## [Text]
########################################

Name of Relator: Unknown (Relator was permitted to proceed anonymously as a “Jane Doe” plaintiff.) SpecialtyRx (“Specialty”) is a long-term care pharmacy that provides pharmacy services to nursing homes and other long-term care facilities known as skilled nursing facilities (“SNFs”). In June 2011, Specialty acquired Advantage Pharmacy Solutions, LLC (“Advantage”), another pharmacy, focused on serving SNFs.

Relator's Relationship to Defendant: The Relator’s relationship to the defendant is not entirely clear from the Complaint. The Relator states that she “has significant experience in the pharmacy business” along with experience submitting claims to private insurers, Medicare and Medicaid. Additionally, she has worked “at several smaller pharmacies and as a pharmacist who served various nursing homes, assisted living facilities [and] group homes located in New Jersey.”

Relator's Counsel: Schnader Harrison Segal & Lewis LLP (formerly of Trujillo, Rodriguez & Richards, LLC); Berger & Montague

Summary of Case: The Relator alleges that Specialty engaged in an unlawful “swapping” scheme to induce SNFs to use Specialty as their exclusive pharmacy provider. Specialty allegedly offered SNFs deeply discounted rates for pharmaceuticals provided to their Medicare Part A patients. The Relator claimed that this discount yielded a profit to the SNFs because they are reimbursed by Medicare Part A at a fixed daily rate for medical care and pharmaceuticals provided to Part A patients. As a result of the discount, SNFs purportedly were incentivized to use Specialty as the exclusive provider of pharmacy services for all patients. Specialty recouped the losses caused by the Part A discounts, and earned a profit on non Part A business, by providing pharmaceuticals to Medicare Part D and privately insured residents of the same facilities at a more lucrative market rate. The Relator alleged that Specialty’s Part A discounts to the SNFs unlawfully induced SNF referrals of Medicare Part D and other patients in violation of the AKS. According to the Relator, this kickback scheme tainted all of Specialty’s claims to Medicare Part D and state Medicaid programs in violation of federal and state law. The Relator charged that thirty-seven SNFs in New York and New Jersey accepted the discounts and provided the specific discounted rate for each. Additionally, the Relator appended to her complaint twenty-two pages of Specialty’s financial reports enumerating the specific discounted rates provided for various patients at various facilities. Notably, the Relator alleged that Advantage started this unlawful discounting practice in 2007 and asserted that Specialty was liable not only for its own violations after the 2011 acquisition of Advantage but also as a successor-in-interest for Advantage’s violations prior to the acquisition by Specialty.

Current Status: After New Jersey and New York declined to intervene in this case, the Relator filed notice of a Voluntary Dismissal based on a settlement agreement reached with the defendant. The terms of the settlement are not currently available.

Reasons to Watch: This case is notable, in part, for the allegations of successor liability against Specialty resulting from the alleged conduct of Advantage prior to its 2011 acquisition by Specialty. These allegations provide a reminder to health care companies of the importance of due diligence regarding compliance with the FCA and AKS during merger and acquisition negotiations.

########################################

## [Extracted information]
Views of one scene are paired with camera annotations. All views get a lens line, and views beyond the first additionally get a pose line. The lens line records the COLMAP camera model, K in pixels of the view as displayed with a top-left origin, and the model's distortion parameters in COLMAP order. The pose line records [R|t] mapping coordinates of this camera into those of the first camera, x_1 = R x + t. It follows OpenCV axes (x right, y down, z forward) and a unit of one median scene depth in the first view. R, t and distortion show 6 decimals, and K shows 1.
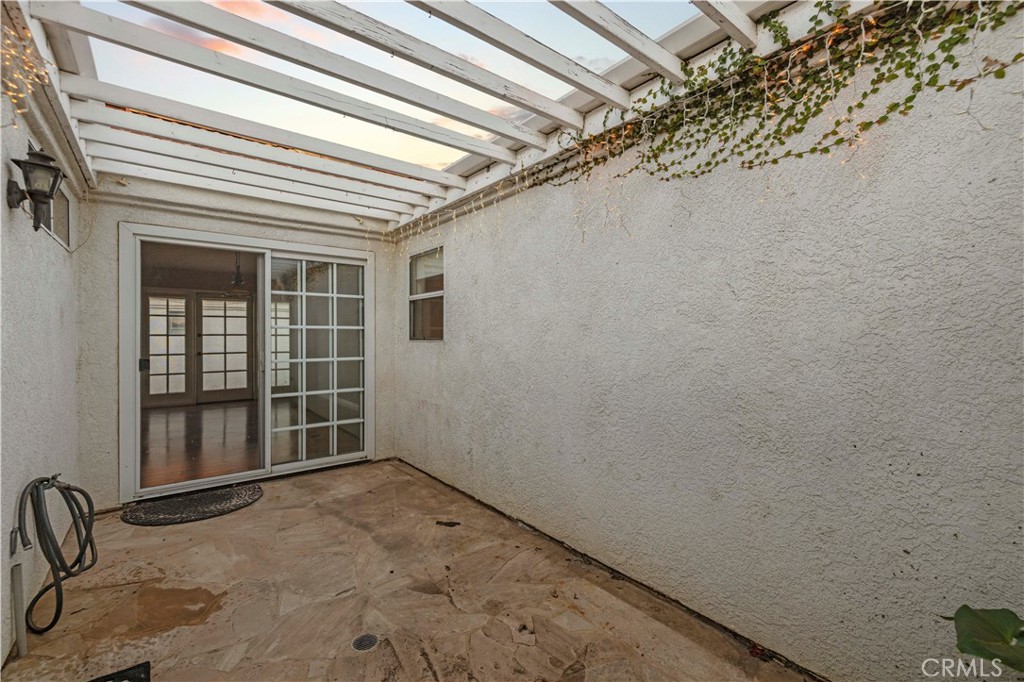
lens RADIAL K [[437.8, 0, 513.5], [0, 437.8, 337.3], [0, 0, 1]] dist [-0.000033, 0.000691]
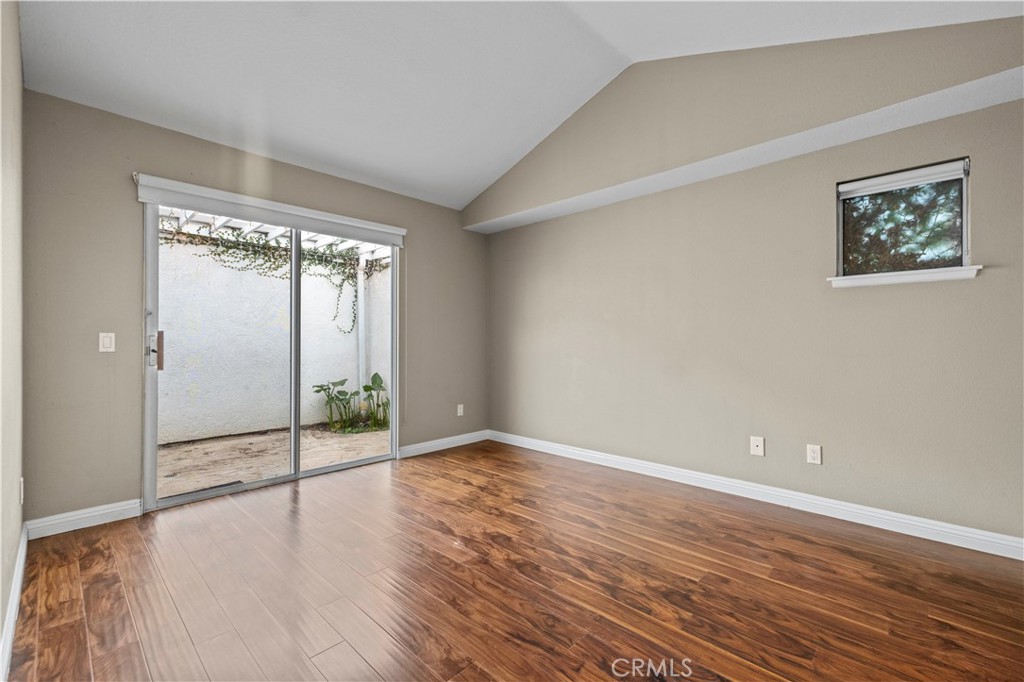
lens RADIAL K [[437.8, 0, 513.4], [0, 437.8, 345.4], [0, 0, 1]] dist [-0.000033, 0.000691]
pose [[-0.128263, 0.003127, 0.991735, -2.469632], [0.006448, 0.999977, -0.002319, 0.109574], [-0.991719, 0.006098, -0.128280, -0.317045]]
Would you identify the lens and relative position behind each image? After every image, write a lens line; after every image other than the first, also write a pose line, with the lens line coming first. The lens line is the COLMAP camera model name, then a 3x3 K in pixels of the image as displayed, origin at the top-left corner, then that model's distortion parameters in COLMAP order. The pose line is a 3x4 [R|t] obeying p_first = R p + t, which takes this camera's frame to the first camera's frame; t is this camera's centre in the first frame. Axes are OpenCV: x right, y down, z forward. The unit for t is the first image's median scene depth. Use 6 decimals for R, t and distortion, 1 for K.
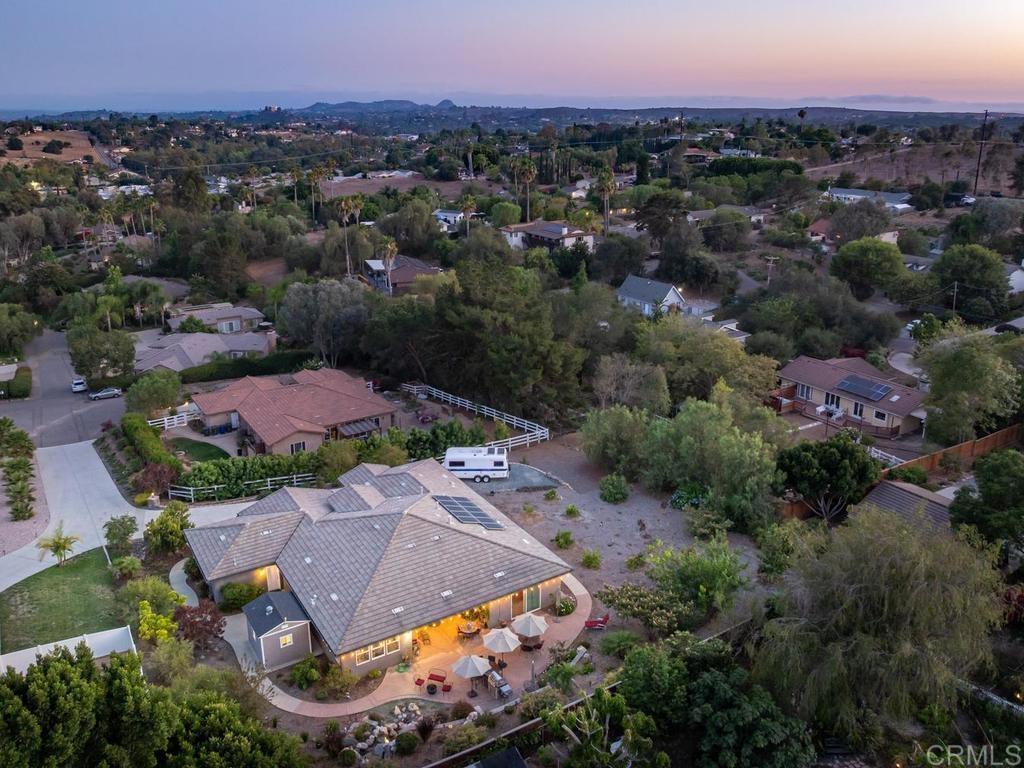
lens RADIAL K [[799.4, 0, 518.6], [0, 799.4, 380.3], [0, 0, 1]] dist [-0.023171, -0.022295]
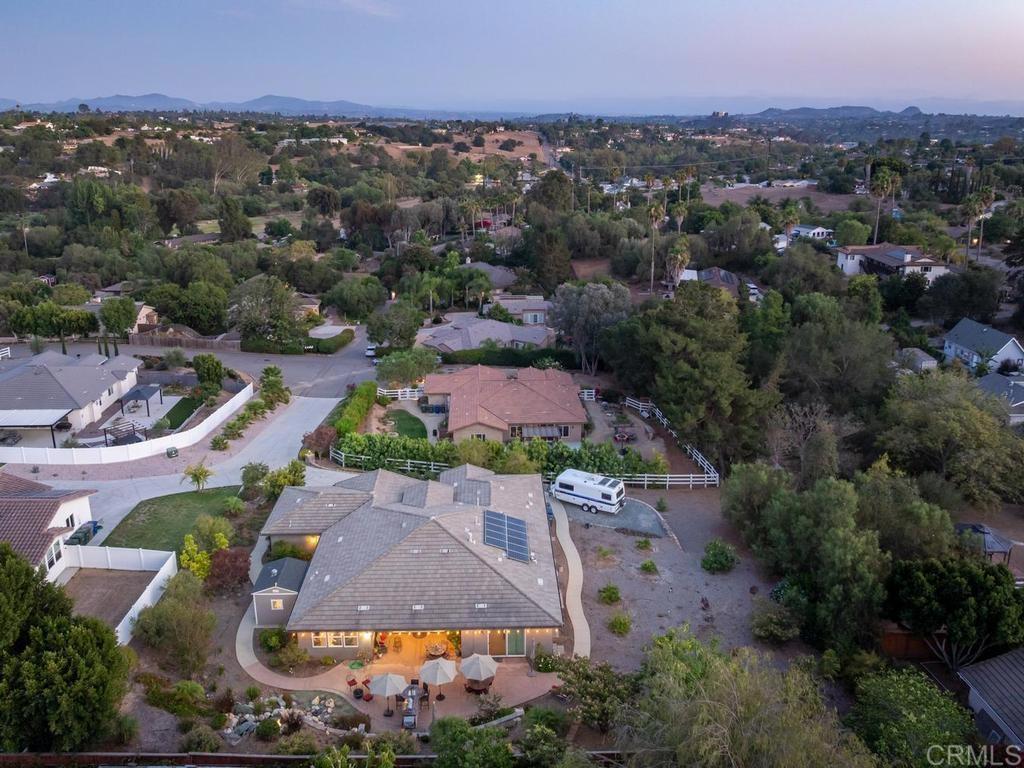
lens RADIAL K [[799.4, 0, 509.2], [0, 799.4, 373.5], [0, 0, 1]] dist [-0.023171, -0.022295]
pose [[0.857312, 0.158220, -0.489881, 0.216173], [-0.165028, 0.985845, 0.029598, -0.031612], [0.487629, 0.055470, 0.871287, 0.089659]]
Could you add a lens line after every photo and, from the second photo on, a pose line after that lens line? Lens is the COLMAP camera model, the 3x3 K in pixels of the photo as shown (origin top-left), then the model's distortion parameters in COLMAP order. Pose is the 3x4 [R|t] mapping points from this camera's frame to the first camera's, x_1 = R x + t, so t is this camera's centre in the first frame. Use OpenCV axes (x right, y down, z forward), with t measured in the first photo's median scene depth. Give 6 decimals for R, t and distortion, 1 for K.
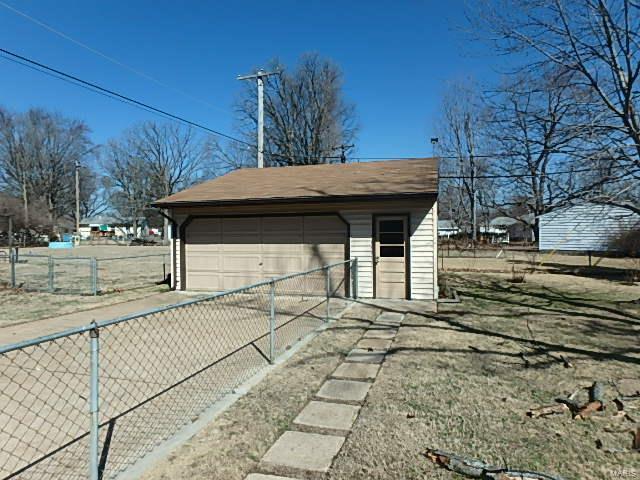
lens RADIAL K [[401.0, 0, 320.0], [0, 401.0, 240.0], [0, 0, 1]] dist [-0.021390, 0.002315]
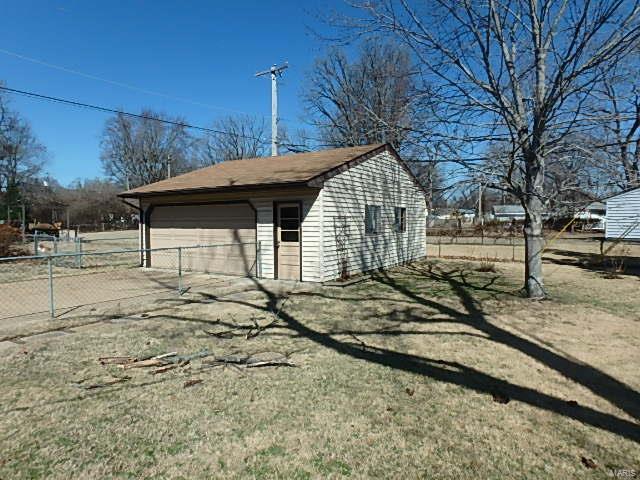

########################################

## [Actions to take]
[1] In the case summary, in what month and year did Specialty acquire Advantage Pharmacy Solutions, LLC?
[2] List every section heading that appears in the case summary.
[3] Say whether each statement agrees with the case summary, and quote the words that decide it: (a) The Relator alleged that Advantage began the discounting practice in 2007. (b) New Jersey and New York chose to intervene in the case. (c) The terms of the settlement have been made public.

## [Task results]
[1] June 2011

[2] Name of Relator; Relator's Relationship to Defendant; Relator's Counsel; Summary of Case; Current Status; Reasons to Watch

[3]
(a) Yes: "the Relator alleged that Advantage started this unlawful discounting practice in 2007"
(b) No: "After New Jersey and New York declined to intervene in this case"
(c) No: "The terms of the settlement are not currently available."